Ramadan, ULP PLN Bintuhan Ubah Skema Pemeliharaan Jaringan Listrik

Selasa 17 Feb 2026 - 17:47 WIB
Reporter : Rega Jusa
Editor : Dedi Julizar

BINTUHAN – Unit Layanan Pelanggan (ULP) PLN Bintuhan mengubah skema pemeliharaan jaringan listrik selama bulan Ramadan 2026.

Jika sebelumnya pekerjaan pemeliharaan dilakukan dengan sistem pemadaman untuk menghindari risiko kecelakaan kerja, pada ramadan tahun ini sebagian besar pemeliharaan akan dilaksanakan tanpa pemadaman listrik.

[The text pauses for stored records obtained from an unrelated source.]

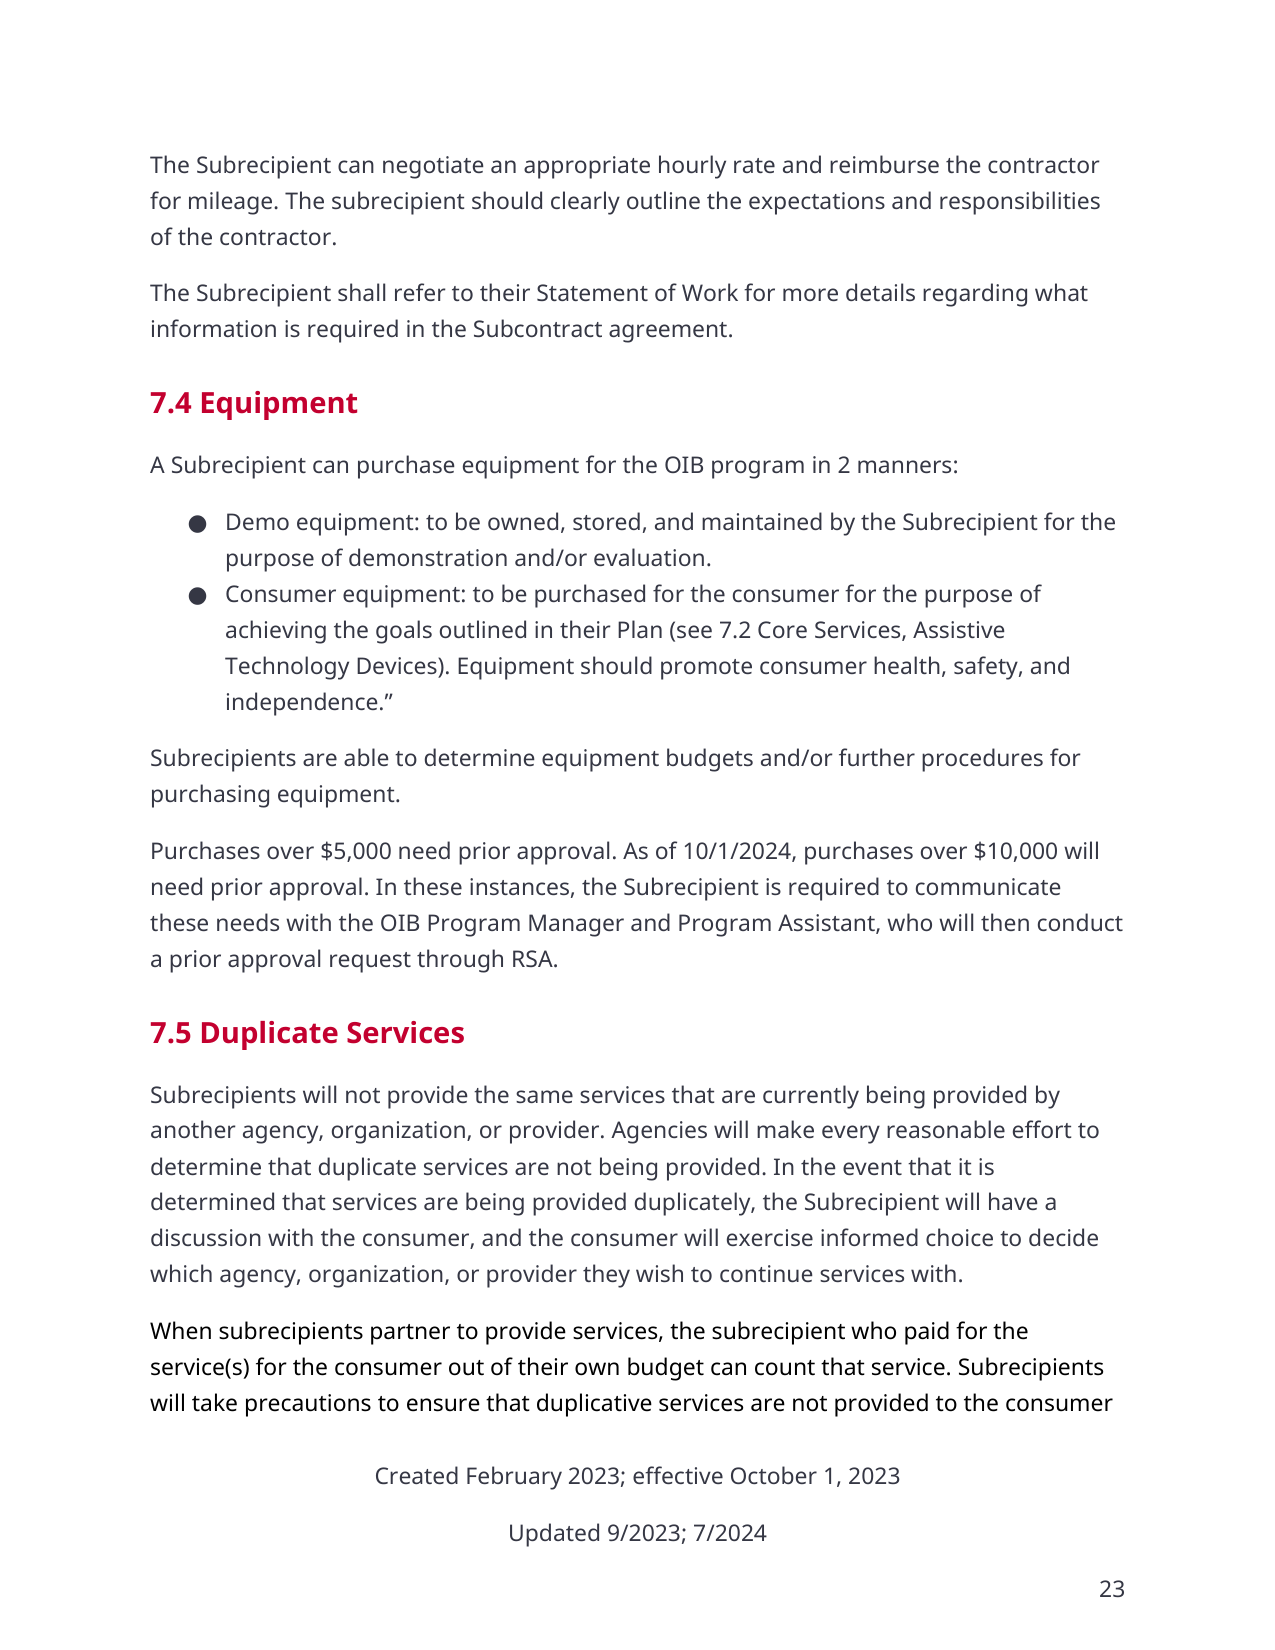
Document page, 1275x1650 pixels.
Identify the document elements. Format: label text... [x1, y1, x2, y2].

text Subrecipients will not provide the same services that are currently being provided by another agency, organization, or provider. Agencies will make every reasonable effort to determine that duplicate services are not being provided. In the event that it is determined that services are being provided duplicately, the Subrecipient will have a discussion with the consumer, and the consumer will exercise informed choice to decide which agency, organization, or provider they wish to continue services with. [150, 1078, 1125, 1289]
text Subrecipients are able to determine equipment budgets and/or further procedures for purchasing equipment. [150, 742, 1125, 809]
subtitle 7.5 Duplicate Services [150, 1012, 1125, 1052]
text The Subrecipient can negotiate an appropriate hourly rate and reimburse the contractor for mileage. The subrecipient should clearly outline the expectations and responsibilities of the contractor. [150, 149, 1125, 252]
list Consumer equipment: to be purchased for the consumer for the purpose of achieving the goals outlined in their Plan (see 7.2 Core Services, Assistive Technology Devices). Equipment should promote consumer health, safety, and independence.” [187, 578, 1125, 717]
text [150, 1315, 1125, 1418]
text The Subrecipient shall refer to their Statement of Work for more details regarding what information is required in the Subcontract agreement. [150, 277, 1125, 344]
subtitle 7.4 Equipment [150, 383, 1125, 422]
text A Subrecipient can purchase equipment for the OIB program in 2 manners: [150, 449, 1125, 480]
text Purchases over $5,000 need prior approval. As of 10/1/2024, purchases over $10,000 will need prior approval. In these instances, the Subrecipient is required to communicate these needs with the OIB Program Manager and Program Assistant, who will then conduct a prior approval request through RSA. [150, 835, 1125, 974]
list Demo equipment: to be owned, stored, and maintained by the Subrecipient for the purpose of demonstration and/or evaluation. [187, 506, 1125, 573]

Kebijakan tersebut dilakukan sebagai upaya menjaga kenyamanan masyarakat dalam menjalankan ibadah puasa. Pada minggu pertama ramadan, ULP PLN Bintuhan akan melaksanakan pemeliharaan jaringan dengan metode tanpa padam. Langkah ini difokuskan pada antisipasi gangguan yang disebabkan hewan maupun faktor teknis lainnya yang berpotensi mengganggu distribusi listrik.

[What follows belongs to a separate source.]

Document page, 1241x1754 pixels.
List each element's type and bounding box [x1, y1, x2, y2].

Sementara itu, pemeliharaan dengan skema pemadaman tetap akan dilakukan pada akhir Februari hingga 6 Maret 2026. Namun, durasi pemadaman dibatasi maksimal dua jam dan tidak dilakukan hingga sore hari, sehingga diharapkan tidak terlalu mengganggu aktivitas masyarakat.

Kepala ULP PLN Bintuhan, Tiar Harris memastikan, selama ramadan pasokan listrik di Kabupaten Kaur dalam kondisi normal dan aman. Dia menjelaskan, sejak diresmikannya Gardu Induk (GI) 150 kV Manna–Bintuhan, sistem kelistrikan di wilayah tersebut semakin andal dan mampu meminimalisir gangguan jaringan.

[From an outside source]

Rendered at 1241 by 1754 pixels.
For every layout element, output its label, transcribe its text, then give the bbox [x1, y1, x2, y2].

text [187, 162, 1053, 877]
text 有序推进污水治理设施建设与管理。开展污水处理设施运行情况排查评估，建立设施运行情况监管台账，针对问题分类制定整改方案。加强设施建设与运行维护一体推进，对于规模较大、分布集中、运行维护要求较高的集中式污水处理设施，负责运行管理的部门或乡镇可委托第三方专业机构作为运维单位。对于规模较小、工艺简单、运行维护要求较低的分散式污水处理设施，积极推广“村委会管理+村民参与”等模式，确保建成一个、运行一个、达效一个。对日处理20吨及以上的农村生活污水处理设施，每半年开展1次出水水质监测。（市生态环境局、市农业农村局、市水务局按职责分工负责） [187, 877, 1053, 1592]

Meski demikian, kondisi cuaca yang tidak menentu belakangan ini meningkatkan potensi gangguan akibat faktor alam, seperti pohon tumbang atau gangguan lainnya pada jaringan distribusi. Karena itu, pola pemeliharaan disesuaikan agar tetap mengutamakan keandalan pasokan listrik tanpa mengabaikan aspek keselamatan kerja.

“Untuk minggu pertama Ramadan kegiatan pemeliharaan akan dilakukan tanpa padam. Untuk minggu akhir Februari sampai tanggal 6 Maret baru kami akan lakukan pemeliharaan dengan padam, namun durasinya tidak terlalu lama, maksimal dua jam,” jelasnya.

Selain itu, Tiar juga mengajak masyarakat Kabupaten Kaur untuk berperan aktif dalam menjaga stabilitas pasokan listrik. Dia berharap warga segera melaporkan kepada petugas PLN apabila melihat atau mengetahui adanya gangguan listrik di lingkungan sekitar. Menurutnya, partisipasi masyarakat sangat penting agar proses penanganan dan pemulihan gangguan dapat dilakukan dengan cepat. 

"Dengan kerja sama antara PLN dan masyarakat, diharapkan pasokan listrik selama Ramadan tetap terjaga sehingga aktivitas ibadah dan kegiatan sehari-hari dapat berjalan lancar tanpa kendala berarti," tutup dia.